Travel Agencies’ Credit Vouchers Are Controversial
A controversial draft bill, allowing travel agencies to refund canceled package tours by issuing credit vouchers instead of paying cash, is still being discussed by Alþingi’s Industrial Affairs Committee, Morgunblaðið reports. The bill was introduced by Minister of Tourism, Industry and Innovation Þórdís Kolbrún Reykfjörð Gylfadóttir.
According to Halla Signý Kristjánsdóttir, spokesperson for the committee, the committee has consulted numerous people and asked for information about measures taken in other European countries. She states it is not yet clear whether the committee will suggest changes to the bill.
The Consumer Association of Iceland, the Icelandic Confederation of Labor, and BSRB – the Federation of State and Municipal Employees have all harshly criticized the bill, claiming that its goal is to shift the burden of travel company’s liquidity crisis to the shoulders of consumers.
Breki Karlsson, director of the Consumer Association of Iceland, states it is baffling to see that consumers are being forced into the role of creditors of travel agencies. He asks how Icelanders can be expected to travel domestically this summer, as they have been encouraged to do, if their vacation funds are tied in credit vouchers that won’t be usable until this fall at the earliest, if ever.
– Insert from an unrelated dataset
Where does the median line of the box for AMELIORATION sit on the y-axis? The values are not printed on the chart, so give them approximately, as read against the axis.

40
By contrast, the Icelandic Travel Industry Association (SAF) states that the COVID-19 pandemic and the accompanying travel bans make it impossible for travel companies to provide service and impossible for consumers to take advantage of such service. The bill’s aim is to prevent the bankruptcy of travel agencies due to a liquidity crisis.
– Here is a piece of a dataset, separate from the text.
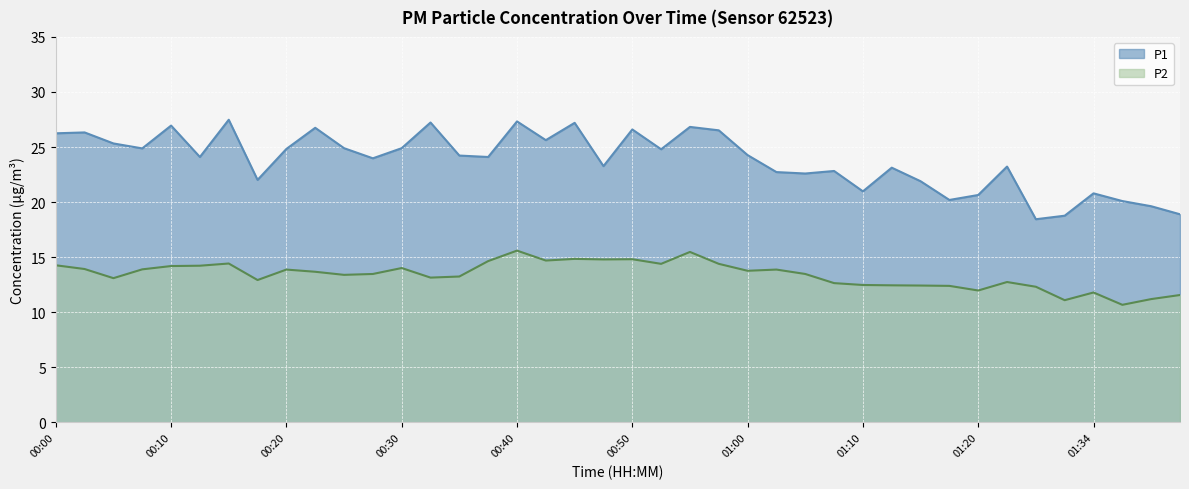

List the series in order of their peak value, lowest first.

P2, P1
Unquestionably, current law gives travelers the undisputed right to a full refund of a package tour in cash within 14 days of the tour’s cancellation by the company, or the consumer’s cancellation due to unavoidable and extraordinary circumstances.
The law is based on the European Union’s travel directive on package travel and linked travel arrangements.
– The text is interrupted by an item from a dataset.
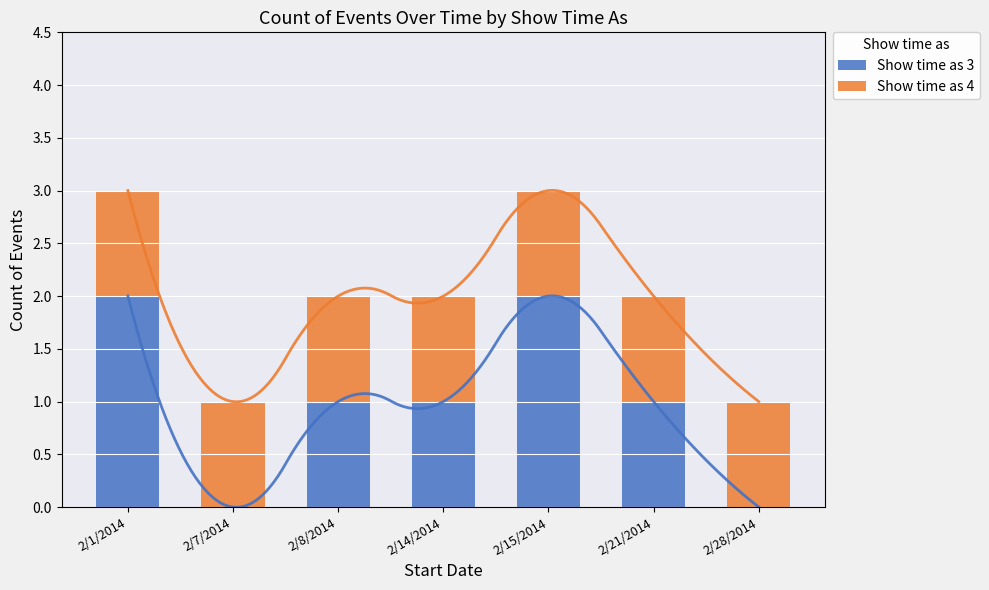

At 2/21/2014, list the series in order from smallest to largest.

Show time as 3, Show time as 4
An opinion, accompanying the bill, states that clearly, the changes it suggests to the current law go against the EU directive and may violate Iceland’s commitments in terms of international law. Still, this measure is seen as justifiable, given the extraordinary circumstances. If permission won’t be given to issue a credit voucher instead of a cash refund, numerous bankruptcies will ensue. A number of European countries have chosen this route, the opinion states.
The draft bill suggests allowing the issuing of credit vouchers for package trips canceled from March 15 through June 30. If the credit is not used within 12 months, it can be “redeemed.”
The Icelandic Tourist Board points out that during this situation, an insurance system is in place, which will step in to refund claims, should a travel agency go bankrupt.